** Opening TEXT FOR ANALYSIS block **

# ts1 bronze bar bred to indigo bar archangels



## chinbunny (Mar 1, 2010)

This is a mother and son pair. Dad is a indigo bar blue wing. Mom is a ts1 bar blue wing. Got a baby out of them today. if it makes it adulthood, there would be a pretty good chance of it being a ts1 bar, or a white bar correct? 

to give a general idea of whats in their background, the Modena colored stencil bird in this thread, is the dad(of mom), grandfather(of the indigo bar), and great grandfather of the baby. 

http://www.pigeons.biz/forums/f41/a...nd-dove-colors-43791.html?highlight=archangel


----------



## rudolph.est (May 14, 2009)

The chances are slim that you will get a pure white bar without the full TS complex, one of which is the dominant bronzing factor TS1. I don't know if your pair has that...

Posting pictures separately might help.


----------



## chinbunny (Mar 1, 2010)

Momma is the ts1 bronze bar, in this thread. I bred her to her baby in the first picture below her. That one molted to indigo bar. id get a recent picture of him, but he's really grumpy right and not very happy with me messing with his baby. lol.

http://www.pigeons.biz/forums/f41/archangel-color-id-on-some-babies-64147.html?highlight=stencil


----------

** Closing TEXT FOR ANALYSIS block **

JOB ITEM:
In the forum thread above, list every family relationship that the first post gives for the Modena colored stencil bird. The rows that follow have no connection to the forum thread above.

** Opening RECORD SET block **

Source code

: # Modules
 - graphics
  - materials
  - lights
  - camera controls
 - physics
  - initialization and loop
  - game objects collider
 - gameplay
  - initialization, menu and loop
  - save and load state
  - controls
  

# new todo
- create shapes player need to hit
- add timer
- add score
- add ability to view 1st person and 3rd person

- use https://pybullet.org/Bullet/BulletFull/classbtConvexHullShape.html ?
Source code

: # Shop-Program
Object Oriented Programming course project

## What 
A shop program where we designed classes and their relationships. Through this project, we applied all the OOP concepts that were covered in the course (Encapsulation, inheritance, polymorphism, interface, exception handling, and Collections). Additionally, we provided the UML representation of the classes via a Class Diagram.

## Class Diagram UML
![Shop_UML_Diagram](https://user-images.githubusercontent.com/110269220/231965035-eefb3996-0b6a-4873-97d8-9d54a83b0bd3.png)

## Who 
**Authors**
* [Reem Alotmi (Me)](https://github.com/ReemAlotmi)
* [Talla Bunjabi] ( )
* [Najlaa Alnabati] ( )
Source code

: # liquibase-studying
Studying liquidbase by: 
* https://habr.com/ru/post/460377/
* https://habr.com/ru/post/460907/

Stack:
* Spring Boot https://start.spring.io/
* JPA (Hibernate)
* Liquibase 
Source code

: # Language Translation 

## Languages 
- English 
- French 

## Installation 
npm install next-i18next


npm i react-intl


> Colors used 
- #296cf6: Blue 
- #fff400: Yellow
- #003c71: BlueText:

** Closing RECORD SET block **

ANSWER TO THIS TASK:
- Father of the mom
- Grandfather of the indigo bar
- Great-grandfather of the baby